ALIGNING VALUES

The scientific community is observing the rapid rise of artificial intelligence (AI) and the existential questions it has brought along with it. Fears about whether robots could act unethically and choose to harm humans is a major rallying point for bans on robotics research.

To assuage these concerns, some researchers are asking whether we can teach AIs ethical behavior instead. This is difficult, however, because there is no user manual for being human and moral.

Researchers Mark Riedl and Brent Harrison from the School of Interactive Computing at the Georgia Institute of Technology believe that the answer may lie in "Quixote". Quixote teaches "value alignment" to robots by training them to read stories, learn acceptable sequences of events and understand successful ways to behave in human societies.

"The collected stories of different cultures teach children how to behave in socially acceptable ways with examples of proper and improper behavior in fables, novels and other literature," says Riedl. "We believe story comprehension in robots can eliminate psychotic-appearing behavior and reinforce choices that won't harm humans and still achieve the intended purpose."
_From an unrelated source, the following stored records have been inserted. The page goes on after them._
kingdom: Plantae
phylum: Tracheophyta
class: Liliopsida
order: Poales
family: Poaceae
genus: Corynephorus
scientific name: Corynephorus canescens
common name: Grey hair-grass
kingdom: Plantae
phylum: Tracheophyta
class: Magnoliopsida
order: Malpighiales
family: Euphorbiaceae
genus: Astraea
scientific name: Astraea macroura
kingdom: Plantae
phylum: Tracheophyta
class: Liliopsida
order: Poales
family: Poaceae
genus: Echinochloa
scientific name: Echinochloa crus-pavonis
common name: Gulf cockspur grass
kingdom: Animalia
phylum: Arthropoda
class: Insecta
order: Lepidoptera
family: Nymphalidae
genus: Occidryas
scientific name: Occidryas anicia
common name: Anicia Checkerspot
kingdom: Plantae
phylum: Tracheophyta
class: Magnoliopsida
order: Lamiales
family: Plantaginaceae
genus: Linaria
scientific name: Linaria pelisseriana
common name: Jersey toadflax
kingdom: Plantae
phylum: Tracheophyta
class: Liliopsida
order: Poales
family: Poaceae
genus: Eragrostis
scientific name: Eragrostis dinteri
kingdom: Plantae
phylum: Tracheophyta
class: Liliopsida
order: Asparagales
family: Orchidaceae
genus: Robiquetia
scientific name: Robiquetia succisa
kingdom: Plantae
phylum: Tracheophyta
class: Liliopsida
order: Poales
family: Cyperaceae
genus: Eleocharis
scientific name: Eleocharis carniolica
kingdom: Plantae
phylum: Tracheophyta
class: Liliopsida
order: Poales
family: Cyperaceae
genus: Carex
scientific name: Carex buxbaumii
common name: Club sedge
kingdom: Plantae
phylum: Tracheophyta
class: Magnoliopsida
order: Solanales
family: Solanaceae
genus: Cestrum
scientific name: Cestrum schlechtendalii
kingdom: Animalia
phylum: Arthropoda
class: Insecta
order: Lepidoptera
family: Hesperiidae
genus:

Quixote is a technique in which an AI's goals are aligned with human values by placing reward on socially appropriate behavior. It is an improvement upon Riedl's prior research—the Scheherazade system—which was a study on how artificial intelligence can gather a correct sequence of actions by crowdsourcing story plots from the Internet.

LEARNING LESSONS
Source: Georgia Tech

 

In their paper, Reidl and Harrison lay out how Quixote can be used to teach human values to artificial agents. Scheherazade is first used to teach what is a normal or "correct" plot graph. This is then passed to Quixote which translates it into a "reward signal" that reinforces certain behaviors and punishes other behaviors during trial-and-error learning.

A hypothetical example is a robot tasked with picking up emergency over the counter medication as quickly as possible. The robot has the choice to take the medicine and leave without paying, interact politely with the pharmacists, or wait in line. Without the value alignment and positive reinforcement Quixote provides, the robot would simply grab and dash the medicine. By rewarding the robot for waiting patiently, Quixote performs the needed correction to ensure that the robot is in line with human values.

Quixote can be used to map out potential unethical actions that an agent may take and allow future researchers to adjust accordingly. The Quixote technique is best for robots that have a limited purpose but need to interact with humans to achieve it, and is a primitive first step toward general moral reasoning in AI.

"We believe that AI has to be enculturated to adopt the values of a particular society, and in doing so, it will strive to avoid unacceptable behavior," says Reidl. "Giving robots the ability to read and understand our stories may be the most expedient means in the absence of a human user manual."